Amnesty International has warned of violence against civilians in South Sudan since the beginning of the year during clashes between forces loyal to the government and the opposition, noting that these atrocities may amount to war crimes.
It added that civilians were randomly killed and maimed, based on the information it collected. While entire villages were destroyed between last June and October, as fighting raged in the western Equatoria region in the southwest of the country.
The NGO explained that ethnic clashes erupted in particular around the town of Tempura and were fueled by local politicians who encouraged young people to take up arms.
She also pointed out that the ensuing “death, destruction and divisions” in which fighters affiliated with competing political factions were involved in the capital, Juba, indicate that these atrocities may have been orchestrated at the highest levels.
‘Violence beyond description’
“The testimonies we have collected point to unspeakable violence, including the killing of civilians fleeing and the burning and mutilation of bodies,” said Deprose Muchina, the organization’s regional director.
“The fact that not only local groups were involved in the attacks, but government and opposition fighters, indicates that they are more than just factional violence,” he added.
Violence escalated in Western Equatoria due to the power-sharing agreement between President Salva Kiir and Vice President Riek Machar, according to which the latter obtained this state and appointed a loyal governor to it, in a move that met with objections from part of the population.
South Sudanese President Salva Kiir (Reuters)
In addition, these objections quickly turned into violence between two ethnic groups that resulted in the killing of dozens of civilians and the displacement of tens of thousands of others.
Fighters in Tempura turned its schools into barracks and looted the city’s hospitals, according to the organization.
On the other hand, witnesses revealed that the fighters “killed civilians without trial by shooting or beheading them,” noting that these crimes sometimes took place in front of the victims’ children or relatives.

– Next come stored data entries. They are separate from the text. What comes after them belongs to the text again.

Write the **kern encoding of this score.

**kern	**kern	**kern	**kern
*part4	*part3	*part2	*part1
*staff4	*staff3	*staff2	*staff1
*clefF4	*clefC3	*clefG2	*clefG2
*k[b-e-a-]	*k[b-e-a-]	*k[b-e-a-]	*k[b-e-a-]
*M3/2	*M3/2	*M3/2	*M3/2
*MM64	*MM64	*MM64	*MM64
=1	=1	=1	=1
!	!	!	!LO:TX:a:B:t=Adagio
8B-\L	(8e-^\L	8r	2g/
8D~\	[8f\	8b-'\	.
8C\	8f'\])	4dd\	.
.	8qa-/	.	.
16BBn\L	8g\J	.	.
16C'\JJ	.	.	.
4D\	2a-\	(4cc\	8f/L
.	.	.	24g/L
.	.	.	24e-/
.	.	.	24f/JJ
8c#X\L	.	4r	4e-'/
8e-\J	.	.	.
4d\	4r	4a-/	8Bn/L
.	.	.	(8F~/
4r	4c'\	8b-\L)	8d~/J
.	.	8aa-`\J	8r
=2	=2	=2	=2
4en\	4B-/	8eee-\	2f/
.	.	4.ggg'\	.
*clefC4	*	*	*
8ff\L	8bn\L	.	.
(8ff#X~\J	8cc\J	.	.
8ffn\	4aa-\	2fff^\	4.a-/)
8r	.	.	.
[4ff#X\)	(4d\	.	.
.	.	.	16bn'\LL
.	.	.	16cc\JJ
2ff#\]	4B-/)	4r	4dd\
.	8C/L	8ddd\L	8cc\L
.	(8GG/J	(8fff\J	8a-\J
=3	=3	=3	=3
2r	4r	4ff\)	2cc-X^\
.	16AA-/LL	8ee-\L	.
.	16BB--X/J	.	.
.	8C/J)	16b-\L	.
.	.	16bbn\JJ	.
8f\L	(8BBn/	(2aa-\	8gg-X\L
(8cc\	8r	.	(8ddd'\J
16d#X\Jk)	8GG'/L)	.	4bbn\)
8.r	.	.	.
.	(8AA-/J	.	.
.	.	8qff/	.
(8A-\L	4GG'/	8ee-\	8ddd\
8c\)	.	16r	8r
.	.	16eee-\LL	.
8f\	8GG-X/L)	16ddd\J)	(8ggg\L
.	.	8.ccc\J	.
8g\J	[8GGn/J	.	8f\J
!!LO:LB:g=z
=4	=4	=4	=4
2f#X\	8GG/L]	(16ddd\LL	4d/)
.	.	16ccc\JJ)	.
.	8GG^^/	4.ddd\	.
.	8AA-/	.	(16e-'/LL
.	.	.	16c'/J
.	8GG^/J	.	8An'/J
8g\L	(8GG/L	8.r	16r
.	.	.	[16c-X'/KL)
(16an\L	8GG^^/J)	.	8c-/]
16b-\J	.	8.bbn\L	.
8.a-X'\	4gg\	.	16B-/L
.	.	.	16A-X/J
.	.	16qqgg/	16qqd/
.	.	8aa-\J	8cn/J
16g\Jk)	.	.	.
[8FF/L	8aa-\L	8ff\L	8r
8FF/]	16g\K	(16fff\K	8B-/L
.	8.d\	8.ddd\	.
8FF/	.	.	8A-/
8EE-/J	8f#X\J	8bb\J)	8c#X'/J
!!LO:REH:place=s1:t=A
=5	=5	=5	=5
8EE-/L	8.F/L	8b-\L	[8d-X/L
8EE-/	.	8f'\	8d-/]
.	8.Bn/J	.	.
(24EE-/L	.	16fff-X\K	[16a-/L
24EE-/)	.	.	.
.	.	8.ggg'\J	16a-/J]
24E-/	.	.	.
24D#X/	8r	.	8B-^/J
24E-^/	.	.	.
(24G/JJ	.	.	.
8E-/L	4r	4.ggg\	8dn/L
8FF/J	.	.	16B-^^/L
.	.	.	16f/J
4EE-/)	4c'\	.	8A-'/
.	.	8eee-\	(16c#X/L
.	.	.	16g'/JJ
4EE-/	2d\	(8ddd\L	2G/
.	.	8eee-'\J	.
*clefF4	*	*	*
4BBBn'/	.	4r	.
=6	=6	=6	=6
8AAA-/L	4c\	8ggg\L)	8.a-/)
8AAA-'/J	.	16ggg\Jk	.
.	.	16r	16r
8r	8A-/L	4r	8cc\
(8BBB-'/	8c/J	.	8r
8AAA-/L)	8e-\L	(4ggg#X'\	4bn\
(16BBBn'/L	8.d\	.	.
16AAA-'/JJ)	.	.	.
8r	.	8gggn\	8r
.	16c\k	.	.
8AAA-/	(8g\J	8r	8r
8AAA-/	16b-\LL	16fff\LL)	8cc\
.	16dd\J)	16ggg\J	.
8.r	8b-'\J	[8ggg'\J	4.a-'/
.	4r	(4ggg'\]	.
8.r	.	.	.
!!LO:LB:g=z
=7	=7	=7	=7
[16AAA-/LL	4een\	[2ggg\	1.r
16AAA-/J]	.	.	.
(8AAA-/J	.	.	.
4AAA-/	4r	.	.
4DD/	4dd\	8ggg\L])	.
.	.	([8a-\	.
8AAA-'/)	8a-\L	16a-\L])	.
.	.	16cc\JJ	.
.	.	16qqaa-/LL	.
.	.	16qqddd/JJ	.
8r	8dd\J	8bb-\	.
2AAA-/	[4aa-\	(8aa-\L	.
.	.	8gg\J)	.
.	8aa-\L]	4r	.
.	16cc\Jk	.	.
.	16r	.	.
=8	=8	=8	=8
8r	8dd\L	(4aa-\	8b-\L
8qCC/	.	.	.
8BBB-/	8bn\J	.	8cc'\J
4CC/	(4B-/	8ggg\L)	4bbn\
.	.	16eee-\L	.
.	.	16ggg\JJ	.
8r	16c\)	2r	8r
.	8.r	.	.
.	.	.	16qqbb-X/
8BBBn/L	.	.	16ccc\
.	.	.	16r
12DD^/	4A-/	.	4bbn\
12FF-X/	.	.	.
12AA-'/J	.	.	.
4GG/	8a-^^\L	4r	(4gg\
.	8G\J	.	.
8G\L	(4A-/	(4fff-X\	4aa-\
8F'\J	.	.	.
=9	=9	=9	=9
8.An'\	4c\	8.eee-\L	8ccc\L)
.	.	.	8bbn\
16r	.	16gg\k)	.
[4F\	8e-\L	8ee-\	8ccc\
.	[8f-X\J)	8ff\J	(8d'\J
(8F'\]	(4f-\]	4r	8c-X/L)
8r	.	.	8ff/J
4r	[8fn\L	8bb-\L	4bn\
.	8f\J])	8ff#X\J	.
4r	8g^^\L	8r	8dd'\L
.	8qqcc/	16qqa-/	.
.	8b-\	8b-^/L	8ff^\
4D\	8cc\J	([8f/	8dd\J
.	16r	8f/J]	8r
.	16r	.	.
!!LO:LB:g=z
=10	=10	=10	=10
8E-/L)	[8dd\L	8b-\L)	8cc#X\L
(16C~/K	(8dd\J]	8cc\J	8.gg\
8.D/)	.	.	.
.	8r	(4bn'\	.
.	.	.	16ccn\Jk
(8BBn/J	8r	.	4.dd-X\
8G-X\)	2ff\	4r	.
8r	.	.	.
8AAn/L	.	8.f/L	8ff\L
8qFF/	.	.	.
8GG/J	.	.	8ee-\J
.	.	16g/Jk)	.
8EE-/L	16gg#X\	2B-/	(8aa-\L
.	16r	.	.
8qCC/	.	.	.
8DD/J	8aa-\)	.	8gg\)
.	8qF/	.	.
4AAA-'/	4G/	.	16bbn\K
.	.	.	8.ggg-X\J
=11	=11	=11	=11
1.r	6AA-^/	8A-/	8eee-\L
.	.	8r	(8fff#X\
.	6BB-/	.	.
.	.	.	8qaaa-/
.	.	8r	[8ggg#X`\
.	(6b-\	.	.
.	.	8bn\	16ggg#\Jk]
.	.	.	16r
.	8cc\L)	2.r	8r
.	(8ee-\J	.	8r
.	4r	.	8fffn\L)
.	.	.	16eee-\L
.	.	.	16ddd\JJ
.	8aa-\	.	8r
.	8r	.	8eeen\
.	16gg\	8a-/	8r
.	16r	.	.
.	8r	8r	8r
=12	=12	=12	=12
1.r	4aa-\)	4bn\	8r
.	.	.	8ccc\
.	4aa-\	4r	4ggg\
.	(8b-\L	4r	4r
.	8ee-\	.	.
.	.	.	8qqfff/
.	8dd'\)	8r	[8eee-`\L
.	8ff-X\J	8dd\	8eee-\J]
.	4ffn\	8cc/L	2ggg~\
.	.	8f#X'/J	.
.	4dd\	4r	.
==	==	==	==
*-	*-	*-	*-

It is noteworthy that South Sudan gained its independence in 2011 after a decades-long civil war against Khartoum’s forces, but the nascent country, only two years later, descended into a bloody civil war that left nearly 400,000 people dead and forced millions of people to flee their homes.
South Sudanese army fighters (Reuters)
In early 2020, a ceasefire agreement was signed and a new coalition government was signed between the two main political rivals, President Salva Kiir and his deputy, Riek Machar, the former rebel leader.
A United Nations vehicle in South Sudan – archive from AFP
In this agreement, Kiir and Machar pledged to unite their forces to rebuild the devastated country, but the peace process soon faltered as the main provisions of the peace agreement were not respected, and the fighters loyal to this camp and that, who are separated by deep divisions, did not lay down their arms.